Where young Hayes could surpass his father is in his defense. Winner of two-straight Gold Gloves, Hayes has good instincts, great range, and seemingly more power in what was an already strong arm. Of course, he’ll still have to make this play to surpass his father.
(I am Yankees fan, you didn’t think I’d pass up this opportunity, did you?)
The wild cards
Ryan Mountcastle, Baltimore Orioles
File under the “why the hell not” category.
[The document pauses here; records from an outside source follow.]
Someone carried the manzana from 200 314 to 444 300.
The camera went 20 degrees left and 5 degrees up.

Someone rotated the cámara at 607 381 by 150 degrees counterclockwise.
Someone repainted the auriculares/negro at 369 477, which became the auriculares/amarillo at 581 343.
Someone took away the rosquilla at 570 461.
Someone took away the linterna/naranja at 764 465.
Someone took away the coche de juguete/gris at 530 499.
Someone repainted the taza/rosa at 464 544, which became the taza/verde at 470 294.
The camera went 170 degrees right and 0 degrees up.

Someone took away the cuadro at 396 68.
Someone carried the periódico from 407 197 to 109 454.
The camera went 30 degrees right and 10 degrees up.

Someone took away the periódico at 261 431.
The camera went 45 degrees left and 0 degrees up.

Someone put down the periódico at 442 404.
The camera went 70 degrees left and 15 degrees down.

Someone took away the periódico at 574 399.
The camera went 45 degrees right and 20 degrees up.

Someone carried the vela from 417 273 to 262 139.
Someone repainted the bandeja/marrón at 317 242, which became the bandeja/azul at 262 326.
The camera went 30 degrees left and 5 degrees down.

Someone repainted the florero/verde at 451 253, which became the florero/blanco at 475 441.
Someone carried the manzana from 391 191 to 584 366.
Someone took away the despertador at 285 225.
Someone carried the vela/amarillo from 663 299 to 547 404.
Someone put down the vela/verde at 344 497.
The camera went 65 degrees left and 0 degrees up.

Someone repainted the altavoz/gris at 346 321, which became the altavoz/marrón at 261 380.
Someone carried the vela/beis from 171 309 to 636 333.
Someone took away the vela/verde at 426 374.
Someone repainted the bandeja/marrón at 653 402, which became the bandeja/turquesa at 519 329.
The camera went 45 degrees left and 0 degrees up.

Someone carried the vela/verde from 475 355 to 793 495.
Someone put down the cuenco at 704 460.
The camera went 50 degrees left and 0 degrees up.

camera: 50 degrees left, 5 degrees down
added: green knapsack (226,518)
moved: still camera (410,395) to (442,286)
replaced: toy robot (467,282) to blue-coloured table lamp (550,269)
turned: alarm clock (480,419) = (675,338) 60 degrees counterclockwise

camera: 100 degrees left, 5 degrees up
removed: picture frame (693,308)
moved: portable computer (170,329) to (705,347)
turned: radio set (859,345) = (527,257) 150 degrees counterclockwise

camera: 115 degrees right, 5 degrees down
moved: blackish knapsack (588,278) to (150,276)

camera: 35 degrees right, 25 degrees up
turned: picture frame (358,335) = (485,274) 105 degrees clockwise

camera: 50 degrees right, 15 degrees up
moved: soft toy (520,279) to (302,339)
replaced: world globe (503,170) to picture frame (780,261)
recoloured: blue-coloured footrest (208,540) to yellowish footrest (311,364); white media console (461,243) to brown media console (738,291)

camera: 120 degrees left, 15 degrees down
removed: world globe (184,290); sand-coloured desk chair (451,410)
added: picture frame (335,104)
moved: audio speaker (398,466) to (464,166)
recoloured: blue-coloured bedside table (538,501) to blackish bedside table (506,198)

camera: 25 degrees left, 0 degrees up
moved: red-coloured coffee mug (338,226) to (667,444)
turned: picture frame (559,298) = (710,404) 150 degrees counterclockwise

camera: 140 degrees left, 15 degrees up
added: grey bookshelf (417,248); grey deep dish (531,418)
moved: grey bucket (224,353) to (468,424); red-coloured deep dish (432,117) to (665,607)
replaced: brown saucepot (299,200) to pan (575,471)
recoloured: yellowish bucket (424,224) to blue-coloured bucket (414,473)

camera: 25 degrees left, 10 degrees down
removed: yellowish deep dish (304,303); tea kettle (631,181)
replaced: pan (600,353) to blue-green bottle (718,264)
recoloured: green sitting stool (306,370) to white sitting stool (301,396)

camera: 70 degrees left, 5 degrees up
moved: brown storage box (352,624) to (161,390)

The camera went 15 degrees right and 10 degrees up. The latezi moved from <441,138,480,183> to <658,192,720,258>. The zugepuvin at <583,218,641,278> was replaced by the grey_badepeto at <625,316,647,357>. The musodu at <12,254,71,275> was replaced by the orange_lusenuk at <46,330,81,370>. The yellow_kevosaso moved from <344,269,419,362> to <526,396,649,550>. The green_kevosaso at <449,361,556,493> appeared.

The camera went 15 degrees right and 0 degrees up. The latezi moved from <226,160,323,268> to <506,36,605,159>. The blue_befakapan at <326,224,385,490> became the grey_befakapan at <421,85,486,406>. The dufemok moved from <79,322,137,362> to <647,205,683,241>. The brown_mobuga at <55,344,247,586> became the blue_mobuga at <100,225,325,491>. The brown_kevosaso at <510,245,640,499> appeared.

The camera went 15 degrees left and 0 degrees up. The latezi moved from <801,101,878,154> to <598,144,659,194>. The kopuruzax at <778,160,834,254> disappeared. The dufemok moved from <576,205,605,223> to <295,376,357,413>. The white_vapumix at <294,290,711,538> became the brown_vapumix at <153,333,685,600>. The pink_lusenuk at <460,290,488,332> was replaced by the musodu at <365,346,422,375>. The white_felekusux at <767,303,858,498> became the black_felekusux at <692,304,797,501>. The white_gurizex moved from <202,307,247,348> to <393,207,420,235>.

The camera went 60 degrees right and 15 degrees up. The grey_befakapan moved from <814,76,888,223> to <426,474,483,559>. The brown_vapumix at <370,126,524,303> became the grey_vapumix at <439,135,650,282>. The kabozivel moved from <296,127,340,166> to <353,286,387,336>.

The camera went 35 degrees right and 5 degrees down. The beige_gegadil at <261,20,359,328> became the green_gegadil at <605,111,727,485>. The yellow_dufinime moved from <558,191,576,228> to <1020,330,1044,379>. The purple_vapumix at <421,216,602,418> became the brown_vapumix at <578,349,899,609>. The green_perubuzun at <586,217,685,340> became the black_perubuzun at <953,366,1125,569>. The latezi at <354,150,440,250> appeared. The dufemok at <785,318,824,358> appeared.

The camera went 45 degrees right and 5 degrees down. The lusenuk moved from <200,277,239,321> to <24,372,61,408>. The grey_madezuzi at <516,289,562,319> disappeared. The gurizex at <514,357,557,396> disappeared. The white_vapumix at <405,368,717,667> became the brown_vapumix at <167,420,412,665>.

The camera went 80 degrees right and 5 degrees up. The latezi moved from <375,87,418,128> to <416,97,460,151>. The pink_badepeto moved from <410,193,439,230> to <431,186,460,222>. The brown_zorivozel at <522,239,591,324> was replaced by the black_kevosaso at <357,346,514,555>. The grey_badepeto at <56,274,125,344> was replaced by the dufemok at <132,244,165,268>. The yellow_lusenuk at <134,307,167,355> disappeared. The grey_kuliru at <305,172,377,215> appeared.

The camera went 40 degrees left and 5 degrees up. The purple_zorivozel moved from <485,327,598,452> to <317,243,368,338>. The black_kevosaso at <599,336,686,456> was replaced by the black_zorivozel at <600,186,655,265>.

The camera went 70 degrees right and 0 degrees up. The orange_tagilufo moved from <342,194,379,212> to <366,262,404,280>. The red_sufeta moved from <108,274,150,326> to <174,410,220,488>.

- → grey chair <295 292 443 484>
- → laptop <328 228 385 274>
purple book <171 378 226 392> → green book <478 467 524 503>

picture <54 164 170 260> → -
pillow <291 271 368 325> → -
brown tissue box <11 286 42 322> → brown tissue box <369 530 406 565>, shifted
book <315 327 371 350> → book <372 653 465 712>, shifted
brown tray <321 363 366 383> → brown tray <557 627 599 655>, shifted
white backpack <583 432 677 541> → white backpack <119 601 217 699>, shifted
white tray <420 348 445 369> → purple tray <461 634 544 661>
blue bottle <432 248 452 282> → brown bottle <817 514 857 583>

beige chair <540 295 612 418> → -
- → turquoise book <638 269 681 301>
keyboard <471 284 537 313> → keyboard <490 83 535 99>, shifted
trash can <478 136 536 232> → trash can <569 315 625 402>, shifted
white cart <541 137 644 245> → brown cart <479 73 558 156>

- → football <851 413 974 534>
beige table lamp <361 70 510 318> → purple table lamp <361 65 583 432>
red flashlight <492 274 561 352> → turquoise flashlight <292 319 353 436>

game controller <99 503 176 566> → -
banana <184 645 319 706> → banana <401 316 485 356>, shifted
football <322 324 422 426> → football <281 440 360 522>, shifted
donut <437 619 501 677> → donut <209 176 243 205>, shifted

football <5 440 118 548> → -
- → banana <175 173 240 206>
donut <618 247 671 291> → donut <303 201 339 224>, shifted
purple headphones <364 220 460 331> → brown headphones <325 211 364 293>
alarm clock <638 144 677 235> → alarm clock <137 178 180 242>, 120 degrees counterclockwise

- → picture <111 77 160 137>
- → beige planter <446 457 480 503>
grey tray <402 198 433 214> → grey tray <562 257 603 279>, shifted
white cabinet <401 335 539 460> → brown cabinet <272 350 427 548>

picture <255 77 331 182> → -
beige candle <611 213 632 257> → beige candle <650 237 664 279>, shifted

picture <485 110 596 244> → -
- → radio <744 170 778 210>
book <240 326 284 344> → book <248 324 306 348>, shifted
Mountcastle hasn’t taken a Triple-A at bat yet, but with the roster the Orioles have in place, he could contend for a starting spot in March.
That likely won’t happen because of his defense, but Mountcastle is showing he is a solid player. Our own John Sickels had him at No. 2 entering the season and a strong campaign should have that hold up entering 2019. Here’s what John said in the midseason review:
...fine season in Double-A, .298/.347/.474 with 12 homers, 26 walks, 69 strikeouts in 346 at-bats; showing no ill effects from broken hand in the spring; main question remains defense, as he’s been substandard at both third base and shortstop but there are few doubts about the bat.
After splitting time between short and third last season, Mountcastle played exclusively at third base in Bowie. He still made an unacceptable 16 errors in just 181 total chances, and though I haven’t seen it personally, I have not read or heard many a rave review about his arm strength. That said, his bat is a good one, showing a nice right-handed swing that generates power to all fields (he hit 48 doubles the season prior when he was fully healthy) that can hit the gaps or clear the wall. He’s never going to walk much, but he doesn’t strike out a tremendous amount either. His splits are a bit peculiar as well. This year he crushed right-handers and struggled against southpaws, while last year was the complete opposite. Keep me guessing, Mountcastle, I like your style.
Already moved off shortstop, there is definitely reason to believe Mountcastle will reach the bigs thanks to his bat, but it just may not be at the hot corner.
Michael Chavis/ Bobby Dalbec, Boston Red Sox
I know what you’re saying. How can two third base prospects debut in the same season? It’s a good question, but bear with me.
Chavis, of course, is coming off that suspension, but he is the more advanced bat. He’s also the worse third basemen (in my opinion) of the two, so he may likely reach the big leagues as an outfielder or even a second baseman, where he could more quickly fill a hole in the Red Sox ridiculous lineup. Chavis’ power is fun to watch, and he is learning how to become more of a hitter than just a slugger.
Dalbec is my favorite between the two. He broke out in a big way in the power department this year, blasting 32 home runs and 35 doubles. He, too, will strike out a bunch, but he (normally) walks at a better rate than Chavis. While he is no Nolan Arenado, he seems to have better instincts and arm at third.
The problem for both is Rafael Devers. It will be tough for either to supplant the young third baseman, but after watching Eduardo Nunez throw the ball from third, it is possible the Red Sox will want to see what one of their young prospects could do in the reserve role, and that’s why I think at least one of these two make their big league debut next season.